Preparation of SmxCe1 − xO2(SDC) electrolyte film with gradient structure via a gas-phase controlling convection–diffusion approach on porous substrate

A SDC electrolyte film with gradient structure rooted on porous alumina substrate has been prepared by using a gas-phase controlling convection–diffusion approach. Investigation on the fabrication principles and the co-precipitation kinetics turned out the gradient distribution of hydroxide product of Ce(OH)3 and Sm(OH)3 in a porous substrate could be formed as induced by the down-toward diffusion of NH3·H2O in polar solvent along vertical direction and the up-toward convection of Sm3+ and Ce3+ ions over the cross-section of porous substrate, and the aim ratio of Ce to Sm of 4:1 in the sediment phase would be achieved by controlling component concentration in bulk solution. As a result, Sm0.2Ce0.8O2.0(SDC) electrolyte film with gradient microstructure could be fabricated after a subsequent sintering treatment at a high temperature. Investigation of crystal phase, structural, compositional characteristics of the sintered SDC/substrate specimens proved that a uniform and dense SDC film with an average grain size of ∼ 500 nm spread over on the surface of substrate, and a correct cubic fluorite phase has been formed. Gradient variation presented in both the microstructure of SDC/substrate and the component contents over the cross-section of the SDC/substrate.
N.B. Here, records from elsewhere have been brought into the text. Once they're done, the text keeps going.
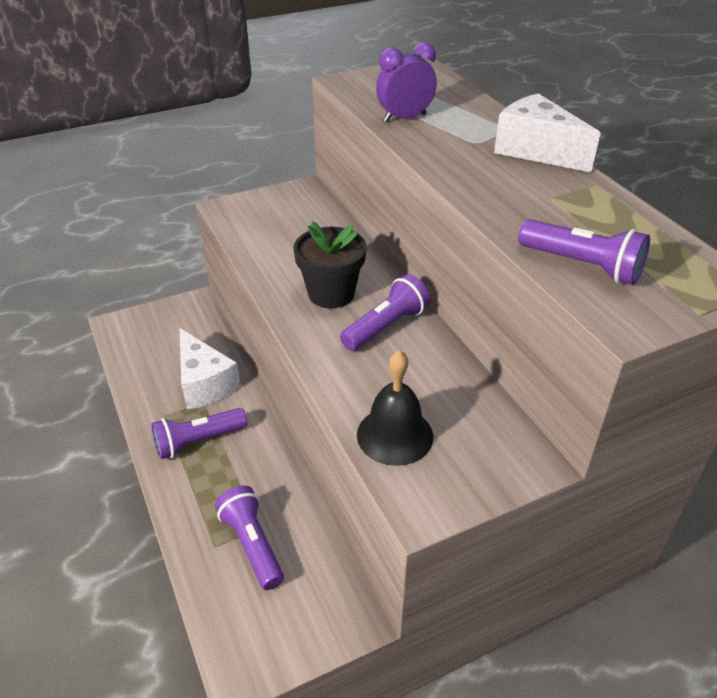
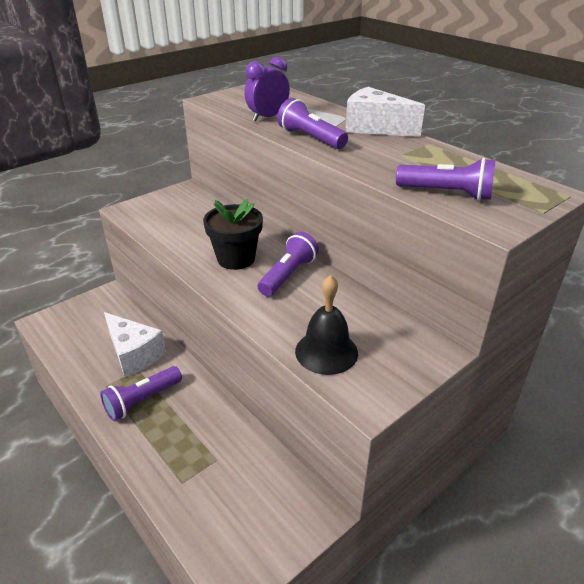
camera: 15 degrees left, 5 degrees down
(252, 544) = (214, 473): purple flashlight -> purple flashlight (310, 138)

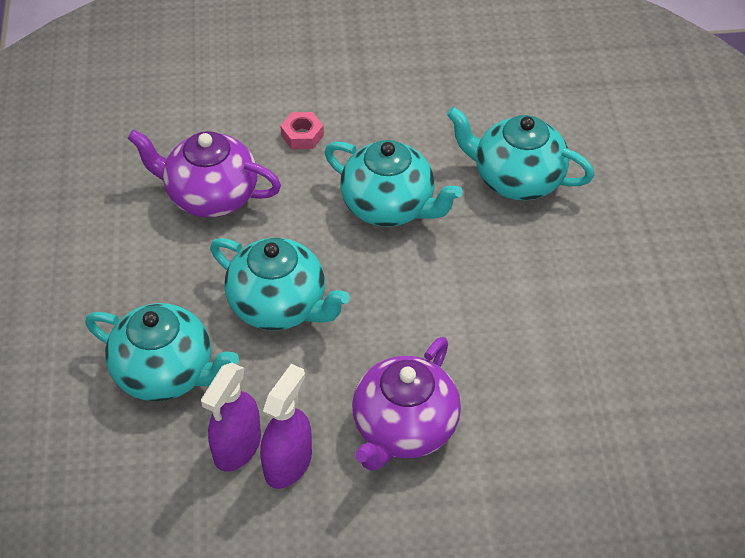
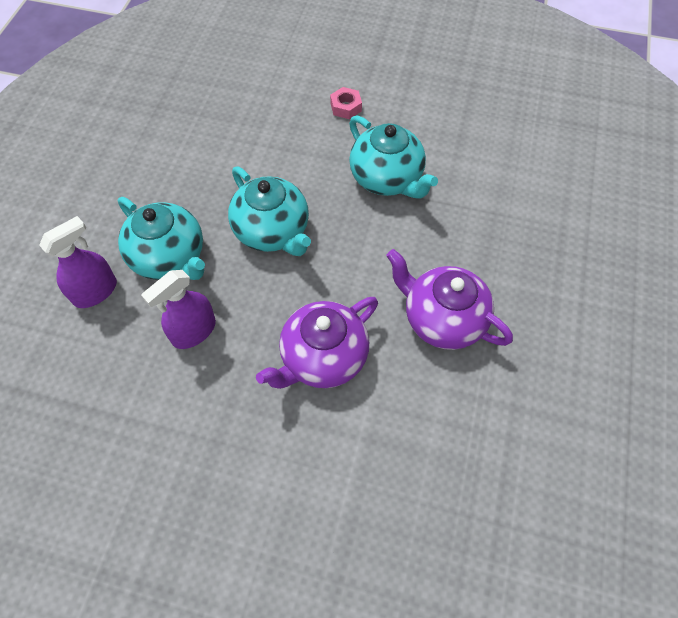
camera: 20 degrees right, 10 degrees up
(210, 196) = (260, 134): purple teapot -> purple teapot (442, 319)
(288, 463) = (224, 357): purple spray bottle -> purple spray bottle (95, 291)
(516, 179) = (494, 185): turquoise teapot -> none

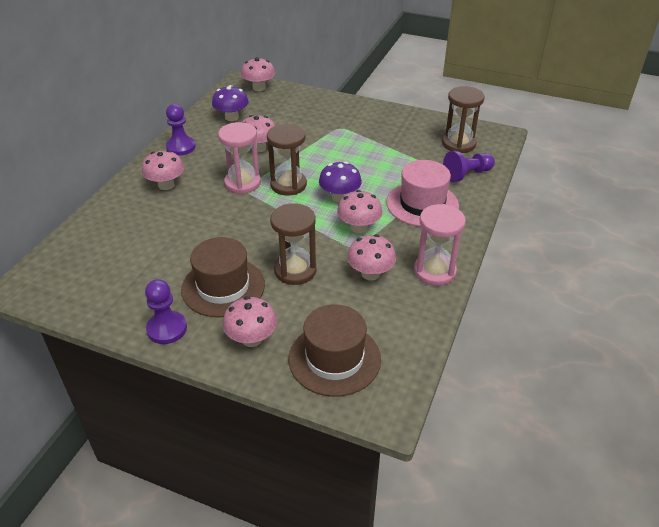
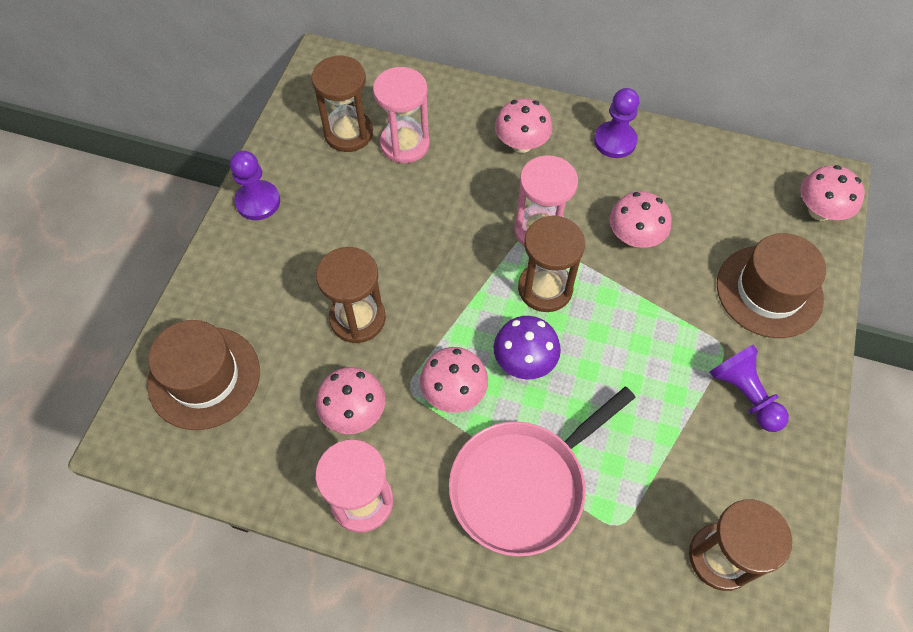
camera: 85 degrees right, 20 degrees up
(115, 272) = (348, 133): none -> brown hourglass
(141, 241) = (405, 144): none -> pink hourglass
(223, 287) = (325, 243): brown hat -> brown hat (769, 291)
(232, 117) = (713, 188): purple mushroom -> none
(252, 339) = (239, 286): pink mushroom -> none
(422, 204) = (522, 485): pink hat -> pink pan
(467, 174) = (621, 567): purple pawn -> purple pawn (744, 394)

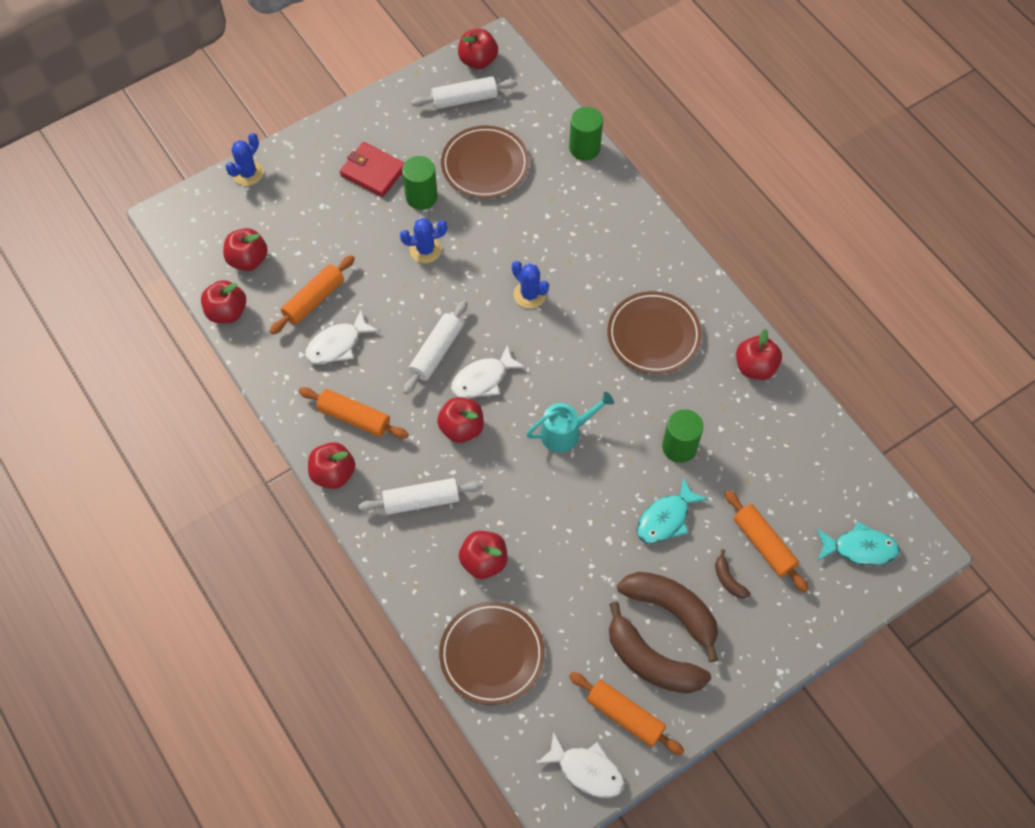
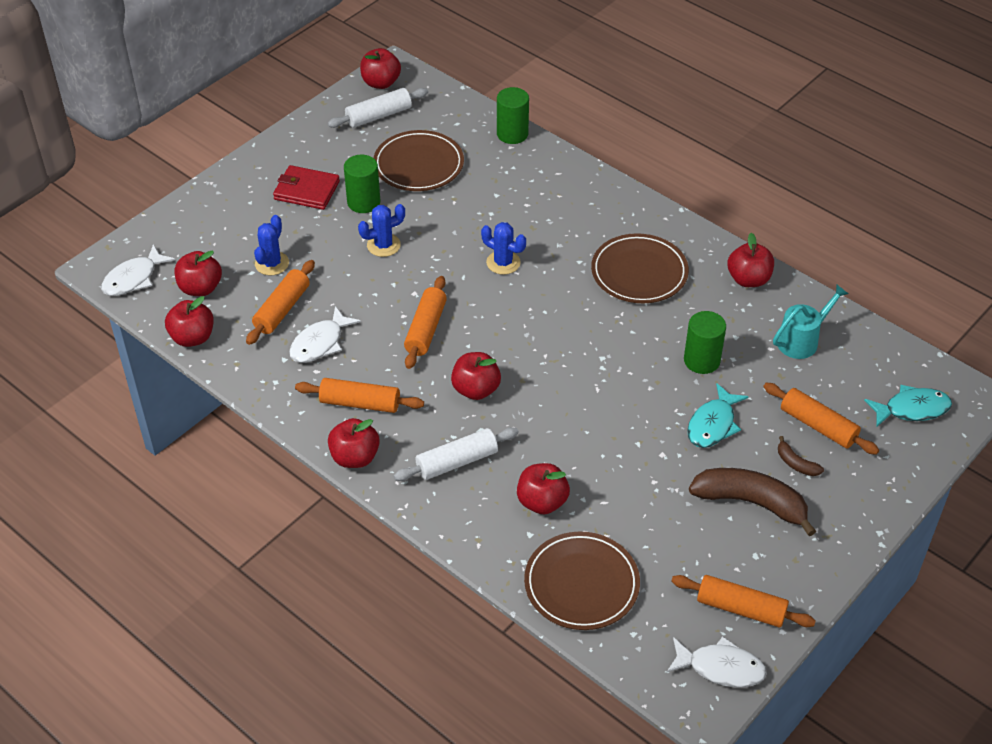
camera: 15 degrees left, 15 degrees down
(248, 173) = (176, 215): blue cactus -> blue cactus (272, 263)
(436, 352) = (425, 329): white rolling pin -> orange rolling pin
(483, 379) = (482, 343): white fish -> white fish (133, 278)
(566, 432) = (583, 371): turquoise watering can -> turquoise watering can (802, 340)
(651, 661) = (747, 553): brown banana -> none

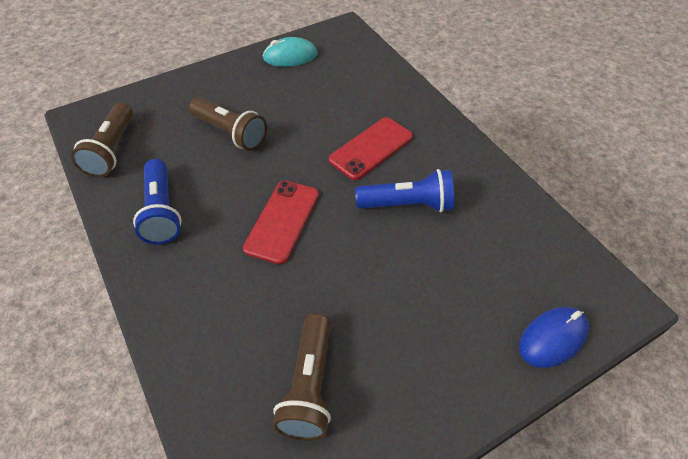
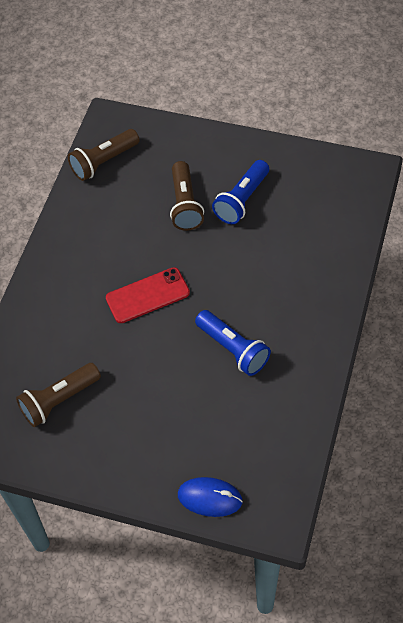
camera: 50 degrees right, 5 degrees up
(162, 212) = (89, 232): blue flashlight -> blue flashlight (242, 200)
(290, 56) = (296, 167): turquoise mouse -> none
(371, 148) = (260, 290): red phone -> none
Numerical analysis on the EDX data presented three component parts were sectioned, including a dense SDC layer of ∼ 25 μm, a uniform filling layer of ∼ 140 μm and a successive diffuse layer stretching as far as ∼ 250 μm. Effect of bulk pH on thickness and surface microstructure of SDC film has been discussed. This microstructure-optimization approach will be applicable to fabricate electrode-supported gradient electrolyte films for IT-SOFC.